→ **PAGE TEXT**:
BEGIN

Part of the artist’s larger Cast No Evil series, which has previously been exhibited in both London and Morocco, every portrait features a lone figure cloaked in fabric, set against a fabric backdrop. Each body lacks any overt characteristic or determination: gender, race, and nationality are all hidden and unspecific beneath the folds. Ali refers to these characters as “cludes” — a play on the dualistic notion of include/exclude — and leaves unanswered the power dynamics between subject and spectator in each image. As a boundary, does the fabric empower through its anonymity or control in its confinement? As viewers, are we comforted by their seclusion or eager to engage more?

+/- makes productive use of this ambivalence to confront observers with their own associations and assumptions. Some works skirt explicit reference to traditional head coverings like hijabs and keffiyeh, calling up current, loaded dialogues surrounding Middle Eastern immigration and assimilation in the West. Others play in more abstract territory, showcasing the gorgeous, myriad ways cloth can drape on the human form, feeling reminiscent of avant-garde fashion designers like Rei Kawakubo.

Five patterns are featured throughout, though the dominant contrast is between vivid florals and a black-and-white geometric design. The flower textiles can carry a kind of kitsch nostalgia to an American audience, reminiscent of the laminated tablecloths of 1950s housewives. The black and white patterns are simple and ubiquitous enough to carry multiple cultural connotations. One portrait pairs a figure robed and staged against this same black and white pattern, recalling the kind of optical illusions that defined mid-century op-art painters like Bridget Riley. The physical form energetically oscillates within this composition, manifesting a push/pull in space that benefits Ali’s inclusion/exclusion inquiry.

END

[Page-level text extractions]

BEGIN

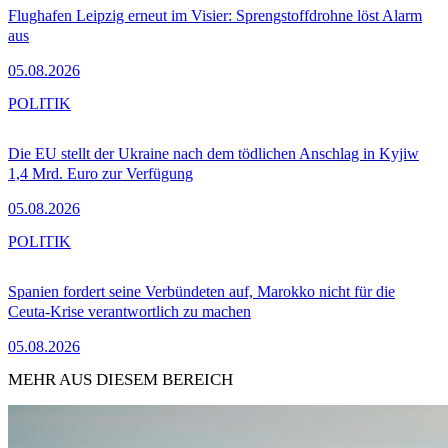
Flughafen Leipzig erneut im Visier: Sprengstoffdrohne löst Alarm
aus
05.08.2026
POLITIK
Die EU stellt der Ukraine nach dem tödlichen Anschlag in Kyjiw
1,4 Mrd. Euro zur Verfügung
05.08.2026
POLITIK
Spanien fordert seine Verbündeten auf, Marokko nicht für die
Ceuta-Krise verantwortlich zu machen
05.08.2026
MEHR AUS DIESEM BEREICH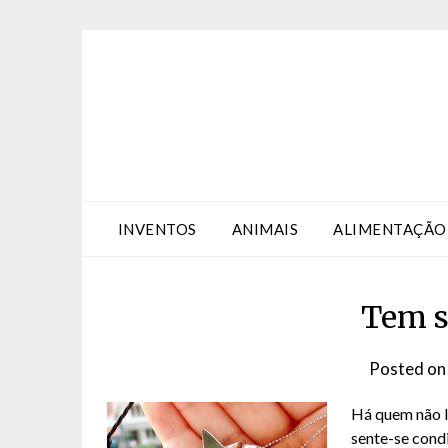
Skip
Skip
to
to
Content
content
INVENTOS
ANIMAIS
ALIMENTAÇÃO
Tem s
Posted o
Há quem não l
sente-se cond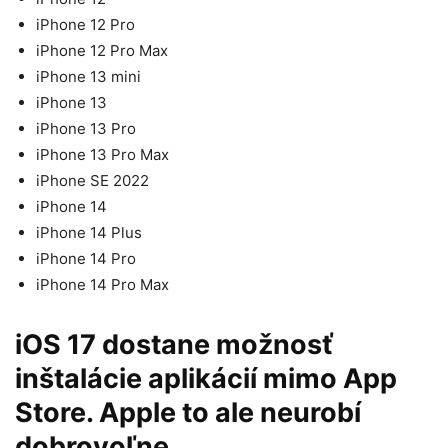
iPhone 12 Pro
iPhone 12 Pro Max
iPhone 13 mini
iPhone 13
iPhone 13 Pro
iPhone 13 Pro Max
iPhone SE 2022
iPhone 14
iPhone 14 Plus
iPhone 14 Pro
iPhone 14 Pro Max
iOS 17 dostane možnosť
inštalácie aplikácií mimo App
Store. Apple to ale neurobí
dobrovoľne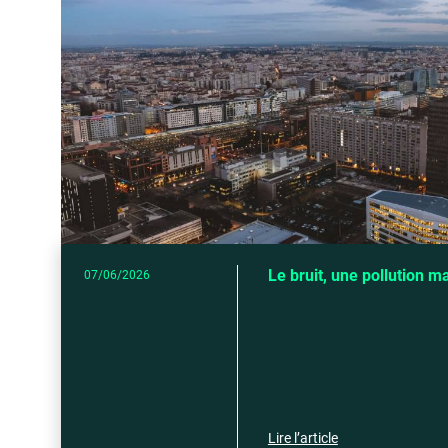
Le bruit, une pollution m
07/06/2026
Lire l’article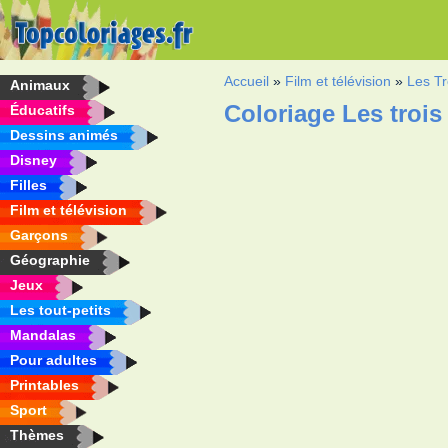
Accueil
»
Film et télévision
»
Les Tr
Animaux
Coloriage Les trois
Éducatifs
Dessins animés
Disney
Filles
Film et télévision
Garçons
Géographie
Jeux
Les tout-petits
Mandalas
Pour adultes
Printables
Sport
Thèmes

END
BEGIN

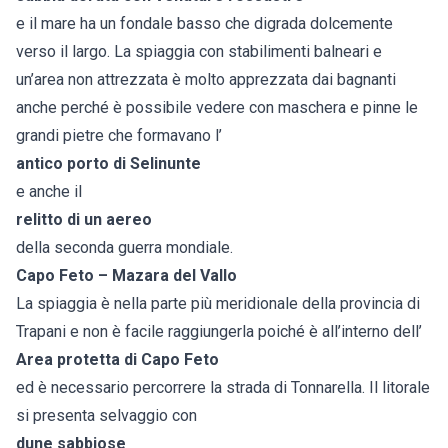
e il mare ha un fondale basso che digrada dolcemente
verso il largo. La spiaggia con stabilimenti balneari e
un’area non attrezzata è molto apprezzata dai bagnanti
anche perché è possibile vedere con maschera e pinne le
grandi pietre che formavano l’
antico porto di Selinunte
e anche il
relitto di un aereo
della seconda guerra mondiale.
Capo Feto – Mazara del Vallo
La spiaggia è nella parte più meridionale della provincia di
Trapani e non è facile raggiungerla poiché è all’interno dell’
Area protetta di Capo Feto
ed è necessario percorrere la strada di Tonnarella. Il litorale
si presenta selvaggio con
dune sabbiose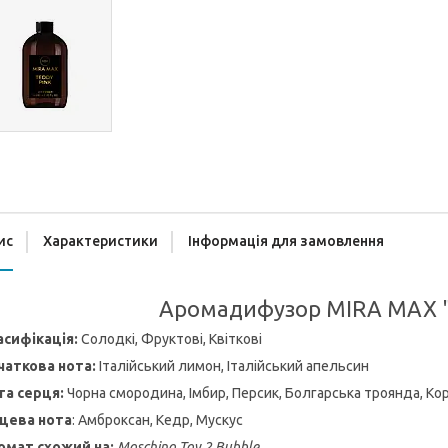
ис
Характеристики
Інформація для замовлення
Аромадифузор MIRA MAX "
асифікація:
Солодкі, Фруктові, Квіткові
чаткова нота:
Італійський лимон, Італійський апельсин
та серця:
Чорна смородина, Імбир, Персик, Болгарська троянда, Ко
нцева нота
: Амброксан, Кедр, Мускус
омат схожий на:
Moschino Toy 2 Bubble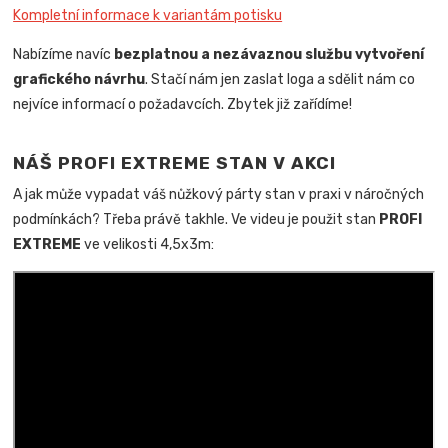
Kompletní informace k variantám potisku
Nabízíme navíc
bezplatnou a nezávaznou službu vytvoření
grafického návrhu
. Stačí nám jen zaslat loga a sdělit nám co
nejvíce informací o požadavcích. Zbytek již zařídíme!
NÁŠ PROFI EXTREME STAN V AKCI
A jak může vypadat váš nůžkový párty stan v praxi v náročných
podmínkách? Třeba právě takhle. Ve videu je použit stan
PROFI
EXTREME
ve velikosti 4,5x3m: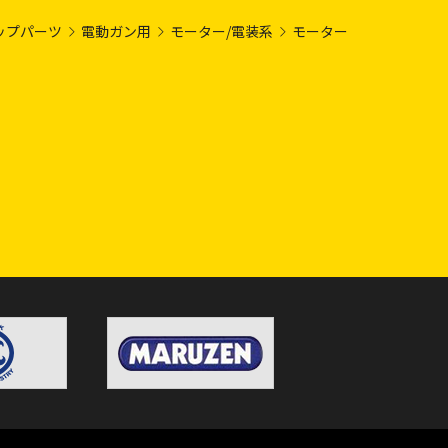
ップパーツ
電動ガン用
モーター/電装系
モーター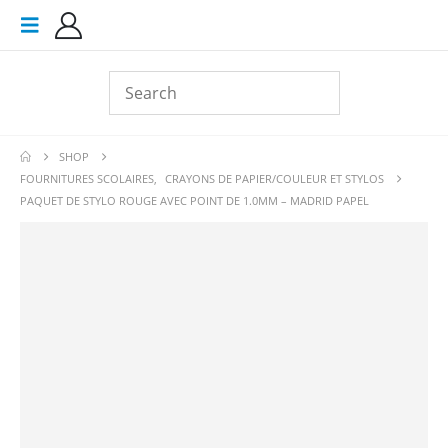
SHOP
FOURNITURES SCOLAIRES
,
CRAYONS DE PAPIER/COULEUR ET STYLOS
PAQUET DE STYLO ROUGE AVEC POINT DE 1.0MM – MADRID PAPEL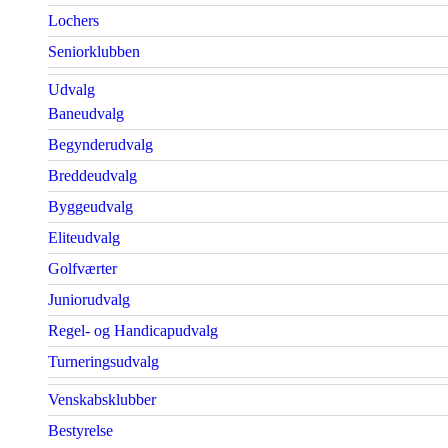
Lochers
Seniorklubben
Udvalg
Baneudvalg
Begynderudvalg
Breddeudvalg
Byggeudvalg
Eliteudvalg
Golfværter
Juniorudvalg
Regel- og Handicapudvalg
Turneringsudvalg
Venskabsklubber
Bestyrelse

END
BEGIN

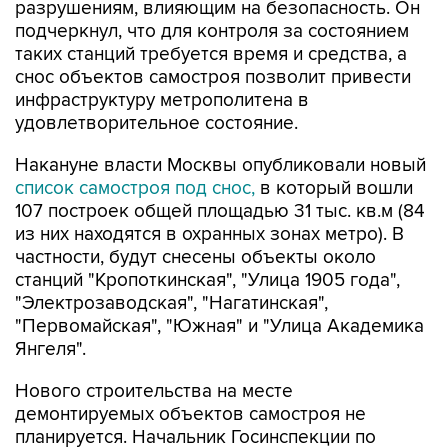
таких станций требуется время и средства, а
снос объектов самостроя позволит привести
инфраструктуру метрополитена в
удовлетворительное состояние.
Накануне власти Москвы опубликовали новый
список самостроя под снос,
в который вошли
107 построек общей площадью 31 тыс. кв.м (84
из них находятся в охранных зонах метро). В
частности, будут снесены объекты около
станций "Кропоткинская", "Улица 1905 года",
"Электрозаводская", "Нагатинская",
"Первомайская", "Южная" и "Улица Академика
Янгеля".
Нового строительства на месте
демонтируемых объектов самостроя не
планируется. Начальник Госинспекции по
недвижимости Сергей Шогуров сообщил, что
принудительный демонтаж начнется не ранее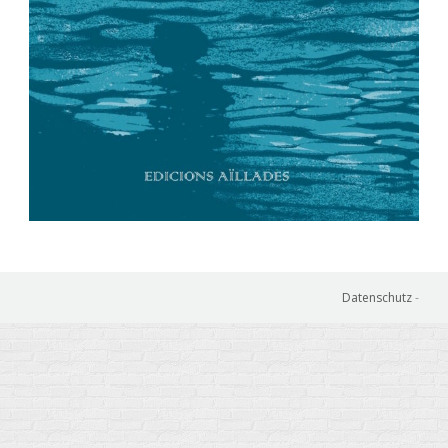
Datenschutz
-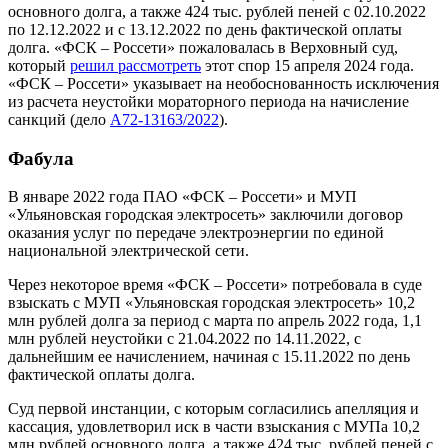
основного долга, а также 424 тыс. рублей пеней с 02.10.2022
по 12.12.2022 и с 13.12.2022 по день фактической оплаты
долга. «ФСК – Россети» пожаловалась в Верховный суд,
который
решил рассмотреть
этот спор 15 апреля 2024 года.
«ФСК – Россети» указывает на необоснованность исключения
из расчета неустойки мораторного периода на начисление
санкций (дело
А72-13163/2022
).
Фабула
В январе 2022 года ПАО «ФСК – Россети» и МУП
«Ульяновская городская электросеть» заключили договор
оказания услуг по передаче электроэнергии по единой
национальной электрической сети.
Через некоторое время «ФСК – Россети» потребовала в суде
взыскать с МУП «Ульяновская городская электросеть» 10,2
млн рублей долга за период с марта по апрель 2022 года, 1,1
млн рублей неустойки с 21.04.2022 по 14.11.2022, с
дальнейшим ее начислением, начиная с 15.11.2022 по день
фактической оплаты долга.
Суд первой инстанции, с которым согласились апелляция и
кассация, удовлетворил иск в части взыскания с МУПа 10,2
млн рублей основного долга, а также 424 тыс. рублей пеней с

END

→ **YOUR INSTRUCTIONS**:
Continue the text about Ali's fabric-draped portraits, starting after its last sentence.

→ **ANSWER**:
All the textiles were sourced from Ali’s travels in Uzbekistan, where the artist was struck by fabric’s ability to serve a home’s many needs: when it was time for a meal, a cloth transformed a table into a dining room; when a family needed sleep, linens were unrolled to create a bed. Drawing a connection between this versatility and SPACE Gallery’s fluidity as music venue, bar, film theater, gathering room, and exhibition space, Ali also wrapped benches, tables, wall panels, bar surfaces, and portions of the stage with her fabrics. Some of the textiles were altered and reproduced with support from a local partnership with Designtex to include black light outlines that glow during low-lit performances. No matter the configuration of furniture or how many people are utilizing the room, Ali’s work remains integrated and immersive.

It is unsurprising to learn that Ali has purposefully chosen to live and work in the United States since Donald Trump’s election to the presidency. In a political climate rife with divisive language, fear-based propaganda, and legal battles over who has a “bona fide” right to enter our borders, her work resonates here with urgency.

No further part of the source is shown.